Count the lines in the records that contain the string "remote". Reply with the number alone.

[Recorded data]
#####
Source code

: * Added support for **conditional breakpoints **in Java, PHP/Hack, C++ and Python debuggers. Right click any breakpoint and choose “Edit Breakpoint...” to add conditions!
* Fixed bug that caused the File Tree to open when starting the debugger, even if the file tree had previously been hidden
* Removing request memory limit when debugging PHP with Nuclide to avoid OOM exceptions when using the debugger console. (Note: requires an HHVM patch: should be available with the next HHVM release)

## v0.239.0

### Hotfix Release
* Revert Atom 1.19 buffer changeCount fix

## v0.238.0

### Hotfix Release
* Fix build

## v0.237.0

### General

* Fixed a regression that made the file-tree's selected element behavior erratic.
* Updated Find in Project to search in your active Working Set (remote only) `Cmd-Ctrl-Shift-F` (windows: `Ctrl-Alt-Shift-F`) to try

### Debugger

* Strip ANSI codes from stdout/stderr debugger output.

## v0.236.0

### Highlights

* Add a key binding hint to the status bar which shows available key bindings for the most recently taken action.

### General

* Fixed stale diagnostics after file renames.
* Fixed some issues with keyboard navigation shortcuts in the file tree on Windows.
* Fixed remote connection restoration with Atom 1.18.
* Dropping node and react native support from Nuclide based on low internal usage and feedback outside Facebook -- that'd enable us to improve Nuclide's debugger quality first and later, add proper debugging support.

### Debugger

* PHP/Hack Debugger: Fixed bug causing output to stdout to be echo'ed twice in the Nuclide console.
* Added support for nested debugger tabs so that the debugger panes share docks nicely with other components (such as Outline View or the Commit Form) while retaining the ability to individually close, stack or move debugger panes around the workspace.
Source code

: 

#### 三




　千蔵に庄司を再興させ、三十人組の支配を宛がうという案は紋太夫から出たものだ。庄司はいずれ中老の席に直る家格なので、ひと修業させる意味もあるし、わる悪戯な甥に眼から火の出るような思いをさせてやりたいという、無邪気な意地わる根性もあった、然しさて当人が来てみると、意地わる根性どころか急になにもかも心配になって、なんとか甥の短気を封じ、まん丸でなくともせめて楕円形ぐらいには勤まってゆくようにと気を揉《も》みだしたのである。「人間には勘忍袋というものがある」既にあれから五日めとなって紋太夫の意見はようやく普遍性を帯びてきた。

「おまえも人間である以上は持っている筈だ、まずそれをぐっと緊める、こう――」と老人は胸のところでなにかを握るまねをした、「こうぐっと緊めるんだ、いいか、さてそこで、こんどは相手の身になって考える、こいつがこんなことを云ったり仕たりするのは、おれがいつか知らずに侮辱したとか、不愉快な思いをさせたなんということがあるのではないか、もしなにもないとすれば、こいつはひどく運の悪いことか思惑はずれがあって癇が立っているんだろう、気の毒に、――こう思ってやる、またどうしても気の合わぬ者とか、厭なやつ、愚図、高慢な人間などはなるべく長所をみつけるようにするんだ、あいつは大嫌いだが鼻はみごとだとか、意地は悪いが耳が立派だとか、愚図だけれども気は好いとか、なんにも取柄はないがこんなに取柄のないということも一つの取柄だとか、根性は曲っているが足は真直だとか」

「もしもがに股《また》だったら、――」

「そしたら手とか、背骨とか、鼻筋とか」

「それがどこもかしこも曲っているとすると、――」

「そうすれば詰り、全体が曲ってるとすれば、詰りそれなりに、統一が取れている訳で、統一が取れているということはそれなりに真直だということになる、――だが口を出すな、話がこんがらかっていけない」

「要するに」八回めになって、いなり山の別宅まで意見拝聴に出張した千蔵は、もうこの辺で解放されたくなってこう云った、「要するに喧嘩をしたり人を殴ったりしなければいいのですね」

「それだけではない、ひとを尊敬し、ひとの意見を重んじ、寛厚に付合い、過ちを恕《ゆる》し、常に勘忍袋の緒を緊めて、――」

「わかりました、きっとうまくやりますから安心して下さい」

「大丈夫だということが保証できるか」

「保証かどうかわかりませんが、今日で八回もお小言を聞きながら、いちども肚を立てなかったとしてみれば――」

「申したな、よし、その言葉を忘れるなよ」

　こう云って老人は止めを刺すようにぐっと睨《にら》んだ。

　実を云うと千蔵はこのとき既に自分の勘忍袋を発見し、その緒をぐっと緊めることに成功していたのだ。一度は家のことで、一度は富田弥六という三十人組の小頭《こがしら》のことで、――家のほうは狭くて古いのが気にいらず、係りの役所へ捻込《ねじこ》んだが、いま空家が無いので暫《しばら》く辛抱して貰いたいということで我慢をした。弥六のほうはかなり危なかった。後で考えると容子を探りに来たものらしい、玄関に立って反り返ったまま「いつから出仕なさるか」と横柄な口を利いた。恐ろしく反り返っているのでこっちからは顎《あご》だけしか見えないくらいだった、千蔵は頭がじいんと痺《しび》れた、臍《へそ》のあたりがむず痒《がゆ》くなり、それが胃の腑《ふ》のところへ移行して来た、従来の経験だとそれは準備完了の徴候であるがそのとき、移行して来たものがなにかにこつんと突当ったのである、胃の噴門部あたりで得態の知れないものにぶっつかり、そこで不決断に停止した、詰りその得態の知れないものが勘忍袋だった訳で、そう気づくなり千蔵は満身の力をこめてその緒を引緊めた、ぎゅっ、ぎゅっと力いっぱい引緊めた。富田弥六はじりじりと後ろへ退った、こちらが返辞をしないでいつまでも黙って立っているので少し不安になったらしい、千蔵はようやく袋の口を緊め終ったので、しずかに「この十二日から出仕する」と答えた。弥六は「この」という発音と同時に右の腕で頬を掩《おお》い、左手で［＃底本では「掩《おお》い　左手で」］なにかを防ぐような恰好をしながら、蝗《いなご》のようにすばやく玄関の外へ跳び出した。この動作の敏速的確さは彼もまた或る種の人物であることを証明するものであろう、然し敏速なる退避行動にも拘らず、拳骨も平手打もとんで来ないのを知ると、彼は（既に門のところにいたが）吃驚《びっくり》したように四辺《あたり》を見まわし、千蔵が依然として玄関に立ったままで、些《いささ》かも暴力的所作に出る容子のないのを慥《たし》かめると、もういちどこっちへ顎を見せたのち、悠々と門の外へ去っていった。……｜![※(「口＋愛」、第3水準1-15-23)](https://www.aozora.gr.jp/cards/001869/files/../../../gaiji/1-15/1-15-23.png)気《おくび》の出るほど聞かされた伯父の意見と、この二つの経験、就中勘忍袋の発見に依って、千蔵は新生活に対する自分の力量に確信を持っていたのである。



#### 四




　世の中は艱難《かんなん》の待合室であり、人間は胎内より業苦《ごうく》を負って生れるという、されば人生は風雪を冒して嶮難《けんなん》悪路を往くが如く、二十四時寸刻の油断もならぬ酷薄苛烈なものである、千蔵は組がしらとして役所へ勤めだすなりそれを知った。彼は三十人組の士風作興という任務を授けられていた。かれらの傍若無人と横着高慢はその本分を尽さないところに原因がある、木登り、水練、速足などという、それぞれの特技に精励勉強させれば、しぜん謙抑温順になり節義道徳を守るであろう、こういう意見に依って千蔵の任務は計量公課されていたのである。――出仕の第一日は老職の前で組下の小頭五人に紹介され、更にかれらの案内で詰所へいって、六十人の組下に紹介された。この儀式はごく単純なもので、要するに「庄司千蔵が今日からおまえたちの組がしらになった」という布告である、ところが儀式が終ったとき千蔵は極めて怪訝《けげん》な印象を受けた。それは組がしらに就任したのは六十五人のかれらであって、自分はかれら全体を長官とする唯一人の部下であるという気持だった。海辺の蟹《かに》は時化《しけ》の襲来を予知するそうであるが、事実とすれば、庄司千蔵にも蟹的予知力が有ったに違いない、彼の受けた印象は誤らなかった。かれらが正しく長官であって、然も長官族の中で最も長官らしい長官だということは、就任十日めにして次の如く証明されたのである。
#####
Response below: 2